Currently, pollen DNA metabarcoding is complementary to traditional
methods, such as microscopic identification of pollen and direct
observation of plant-pollinator interactions. This is particularly the
case where baseline data exists and has been collected through
traditional methods. However, there are cases where samples have been
captured and preserved: e.g., museum specimens of pollinators (Gous et
al., 2021; Simanonok et al., 2021), slides of pollen collections (Marcel
Polling et al., 2022), and these have been analysed through DNA
metabarcoding, providing scope to analyse contemporary and historical
samples, and assess changes from baseline ecological conditions. As more
long-term studies are completed using DNA metabarcoding, these methods
could be used to understand recent change. Under these scenarios, pollen
DNA metabarcoding and related methods could eventually become more
predominant, especially given the benefits in terms of high-throughput
for large sample sizes, and in combination with other newer
technologies, such as flow cytometry (Kron et al., 2021) and
machine-learning classifications (Gonçalves et al., 2016) .

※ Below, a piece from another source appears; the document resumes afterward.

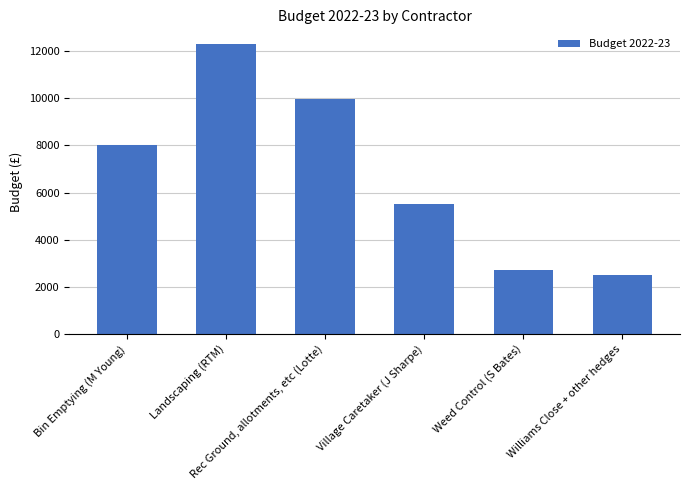

True or false: the data shows 9975 at Rec Ground, allotments, etc (Lotte).

True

Global ecological change is happening rapidly, and high-throughput
methods are essential for getting timely data on changes so that
management practices can be assessed and changed as required. Pollen DNA
metabarcoding and related methods are important tools for rapid,
high-throughput assessment of ecosystem change, providing real-time
management recommendations to preserve biodiversity and the evolutionary
and ecological process that support it before it is too late.